Uruguay – Tax residence options

Tax residence in Uruguay is regulated by the regulations regarding the Personal Income Tax (IRPF), Title 7 of the Ordered Text of 1996 and Decree 148/007. Unless the taxpayer proves his tax residence in another country by means of a tax residence certificate issued by the competent tax authority of that State, he will become a tax resident in Uruguay if he meets one of the following conditions:

  1. That you stay in Uruguay for more than 183 days in a calendar year. To determine said period of permanence, all the days in which an effective physical presence is registered in Uruguay will be considered, regardless of the time of entry and exit (not counting those days when the person is a passenger in transit), and absences sporadic that according to Decree 148/007 will be those that do not exceed 30 calendar days, or
  2. When the main nucleus or base of its activities or of its economic or vital interests reside in national territory. Regarding this cause, it is necessary to make some clarifications;

a) A person will be considered to have his or her vital interests in national territory, when the spouse and minor children who depend on him or her reside habitually in Uruguay, provided that the spouse is not legally separated and the children are subject to homeland. power. Establishing that in the event that there are no children, the presence of the spouse will suffice.

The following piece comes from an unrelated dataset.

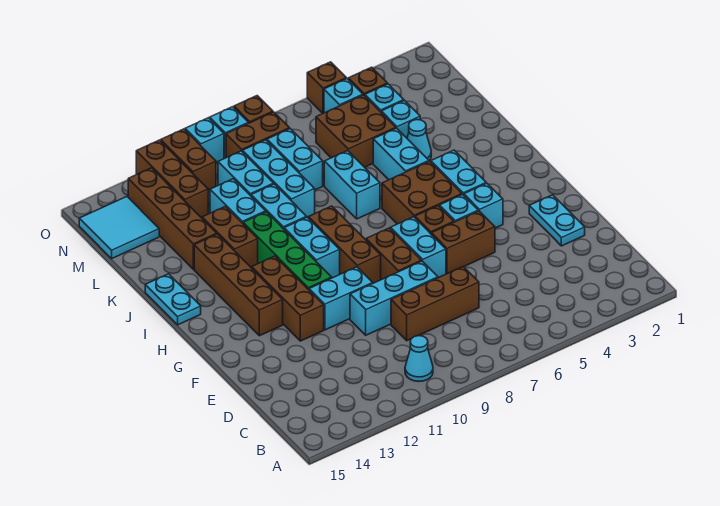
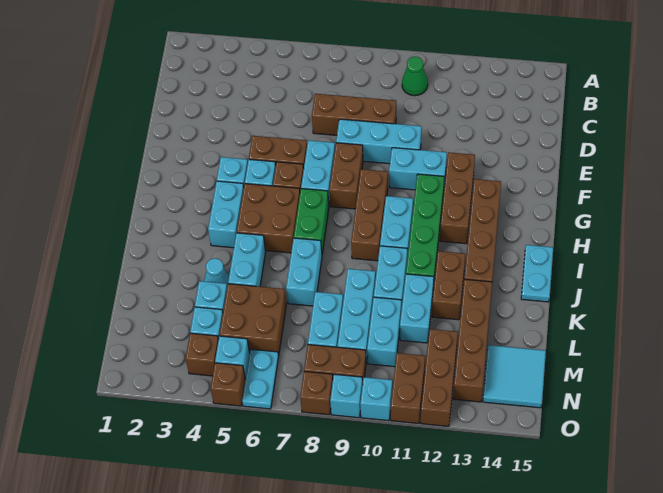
cyan 1x1 cone [405,336,433,382] -> green 1x1 cone [402,57,428,96]
cyan 1x2 plate [529,195,585,246] -> cyan 1x2 plate moved to [242,349,279,409]
none -> green 1x2 brick [294,189,329,254]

b) It will be understood that a person has in the national territory the main nucleus or the base of his activities, when he generates income in the country of greater volume than in any other country, not establishing the existence of the base of his activities when they are obtained exclusively pure capital rentras, even when all of their assets are located in Uruguay.

c) On the other hand, regarding the causal of economic interests, the regulation establishes that a person will be considered to be the basis of his economic interests in Uruguay, when he has in Uruguayan territory, an investment:

i) In real estate with a value greater than 15,000,000 indexed units, approximately USD 1,800,000 (US $ 1,800,000). Considering for these purposes the updated tax cost of each property.

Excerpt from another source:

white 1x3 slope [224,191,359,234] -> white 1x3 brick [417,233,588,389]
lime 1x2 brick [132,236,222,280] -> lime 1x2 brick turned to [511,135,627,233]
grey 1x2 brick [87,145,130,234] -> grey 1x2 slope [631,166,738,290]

ii) Direct or indirect, in a company with a value greater than 45,000,000 indexed units, approximately USD 5,400,000 (five million four hundred thousand US dollars), which includes activities or projects that have been declared of national interest, in accordance with the provisions of Law No. 16.906 of January 7, 1998 and its regulations. To determine the amount of the investment made, the valuation rules of the Income Tax of Economic Activities will be considered.

Practical considerations for the option of real estate.

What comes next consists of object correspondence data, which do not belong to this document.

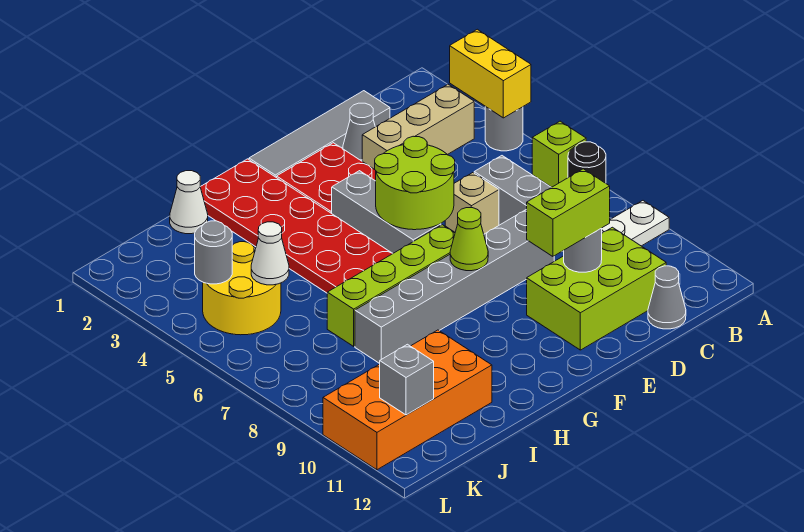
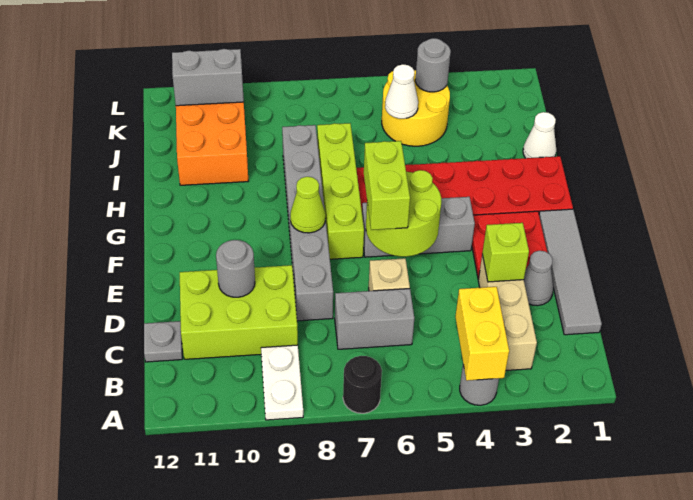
yellow 1x2 brick [450,29,531,118] -> yellow 1x2 brick turned to [455,287,509,381]
lime 1x1 brick [532,121,586,187] -> lime 1x1 brick moved to [482,223,529,282]
lime 2x3 brick [527,227,666,350] -> lime 2x3 brick turned to [180,265,298,359]
grey 1x1 cone [648,266,686,329] -> grey 1x1 plate [144,321,182,362]
lime 1x2 brick [527,169,610,256] -> lime 1x2 brick moved to [364,141,410,230]
grey 1x1 brick [380,344,434,415] -> grey 1x2 brick [172,49,244,106]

  • The properties must be purchased in the name of the natural person applying for tax residence, legal entities must not be used to acquire real estate.
  • To calculate the updated fiscal cost, the purchase price of the property or properties must be considered, regardless of whether the purchase of the same is current or past, considering duly documented improvements for the calculation of the fiscal cost.
  • The Certificate of Fiscal Residence can be obtained the following year, provided that, as of December 31 of each year, the person still owns the property. In this regard it is precious to mention that according to the consultation No. 6,038 issued by the General Tax Directorate dated July 20, 2017, it is not necessary to have the final purchase deed, just having signed and registered the promise of sale will be enough to apply the causal.
  • There are no limitations for real estate to be rural or urban.
  • The Certificate of tax residence can be obtained regardless of the method of financing purchases, the total price does not have to be fully paid to make the application.
  • If the properties have been acquired in USD, for the purposes of calculating the value of the properties in UI, the exchange rate of the interbank dollar established by the BCU at the close of the day prior to the date of purchase of the estate.

Tax Holiday or Fiscal Holidays

In accordance with the provisions of article 6 Bis of Title 7 of the Ordered Text of 1996, people who obtain their status as tax residents in Uruguay, may choose to pay the Income Tax of Non-residents, for the fiscal year in which the change of residence to Uruguay is verified and during the following five fiscal years. Said option may be made exclusively in relation to the movable capital yields.

Regarding income from movable capital, it should be mentioned that as of January 1, 2011 in Uruguay, the extension was approved according to the source criteria, which until now was purely territorial. Establishing then that the income from movable capital from deposits, loans and in general from all capital or credit placement of any nature, obtained abroad, will be taxed by personal income tax.

Therefore, those who obtain fiscal residence in Uruguay will be exempt from taxing such income during the period previously described.